Studies on oxygen chemical surface exchange and electrical conduction in thin film nanostructured titania at high temperatures and varying oxygen pressure.

We report on oxygen surface exchange studies in ∼450-nm-thick nanocrystalline titania films with an average grain size of ∼13 nm by electrical conductivity relaxation along with the conductivity measurements at varying temperatures and oxygen partial pressures (pO(2)s). By electrochemical impedance spectroscopy technique, the high temperature conductivity was measured in the pO(2) range from ∼10(-16) to ∼10(-6) Pa at temperatures from 973 to 1223 K and activation energy, ΔE(a), for conduction was estimated as ∼3.23 eV at pO(2) ∼10(-11) Pa. Under reducing atmosphere (pO(2) < 10(-6) Pa), two distinct n-type conduction regimes were observed and corresponding predominant defects are discussed while, at high pO(2) regime (pO(2) >10(-6) Pa), ionic conduction appears dominant leading to a conductivity plateau.

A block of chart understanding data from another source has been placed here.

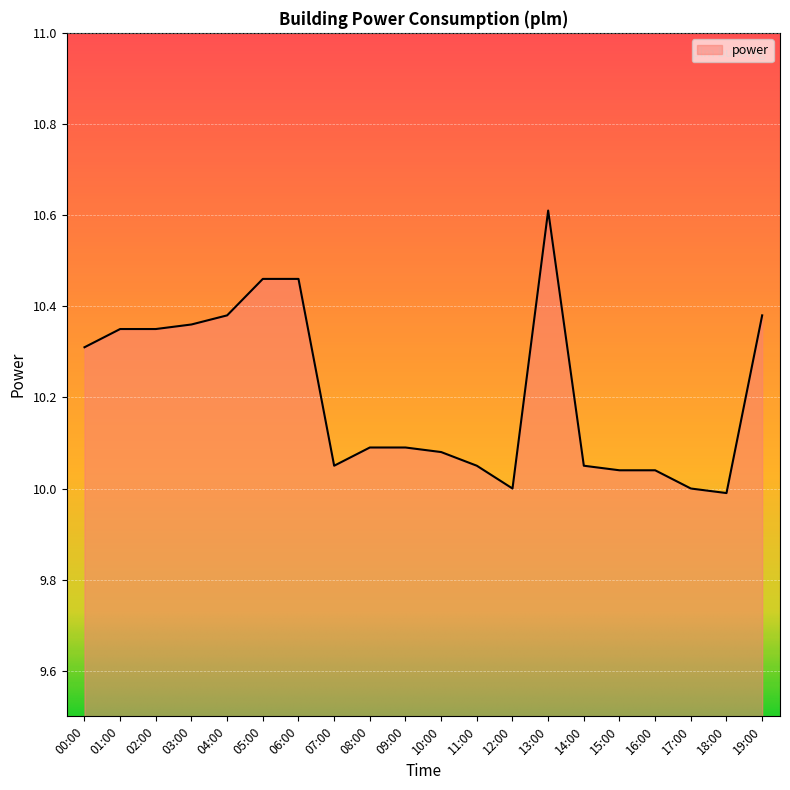

What is the sum of all values?

204.1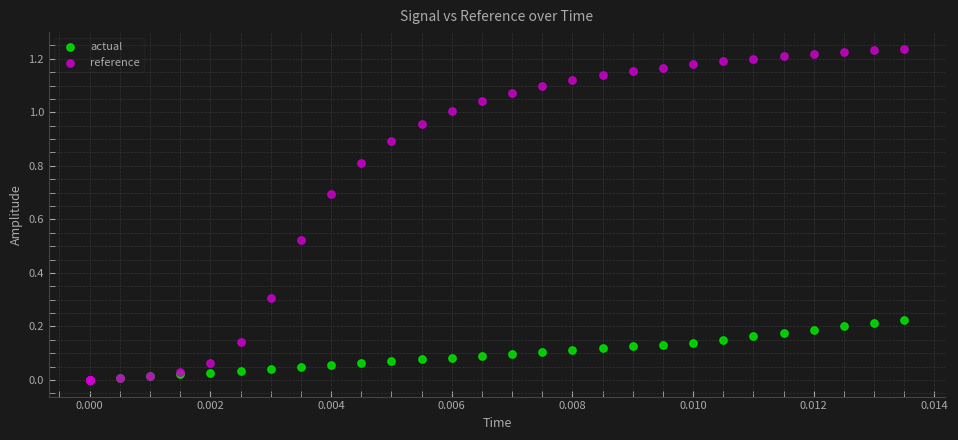

What are all the series names shown in the legend?

actual, reference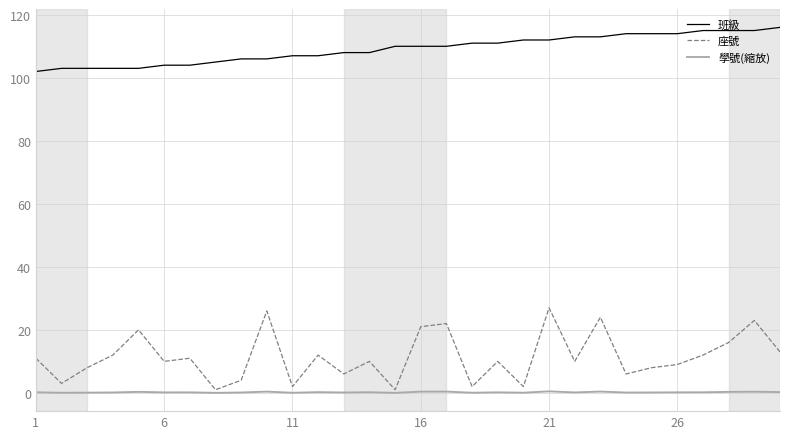

Which series has the largest range (max minus min)?

座號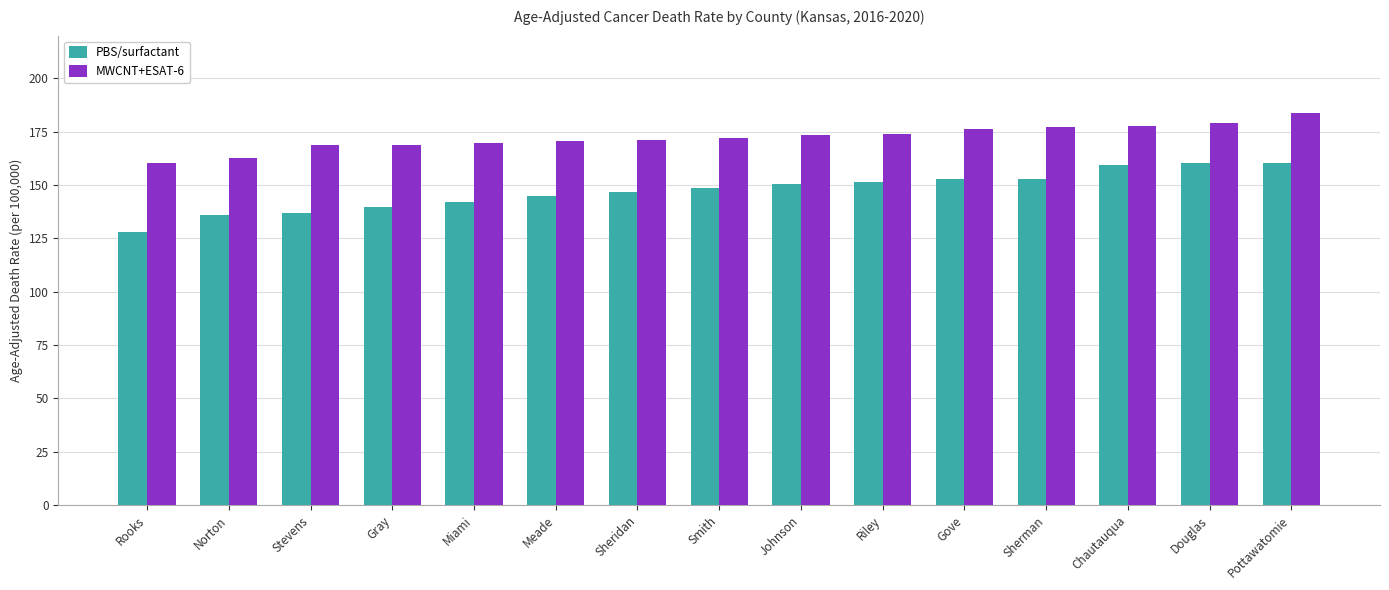

Rank the series at Miami from highest to lowest value.

MWCNT+ESAT-6, PBS/surfactant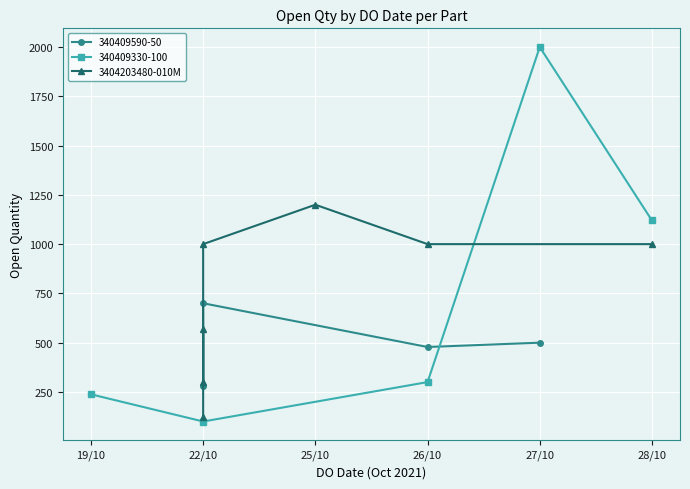

What is the difference between the maximum and second lowest values?

900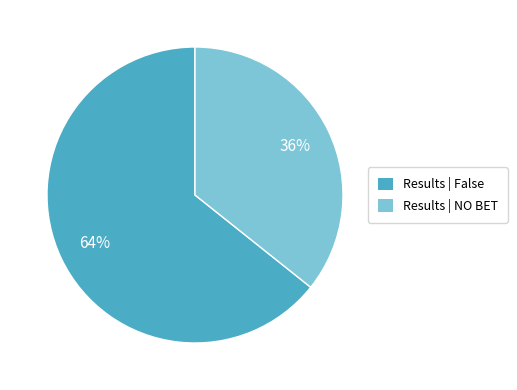

To the nearest percent, what is the average slice percentage?

50%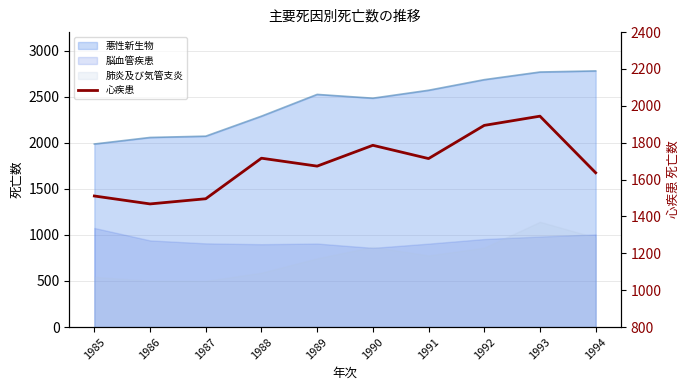

How many interior local valleys (lower than both neighbors) does the data have?

3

The surface relaxation was observed to have two independent time constants likely originating from microstructural effects. The surface exchange coefficients are measured as ∼10(-8)-10(-7) m∕s and ∼10(-9)-10(-8) m∕s for each contribution with ΔE(a)s of 2.79 and 1.82 eV, respectively, without much pO(2) dependence across several orders of pO(2) range of ∼10(-16)-10(-6) Pa in the temperature range between 973 and 1223 K. The results are of potential relevance to understanding the near-surface chemical phenomena in nanocrystalline titania which is of great interest for energy and environmental studies.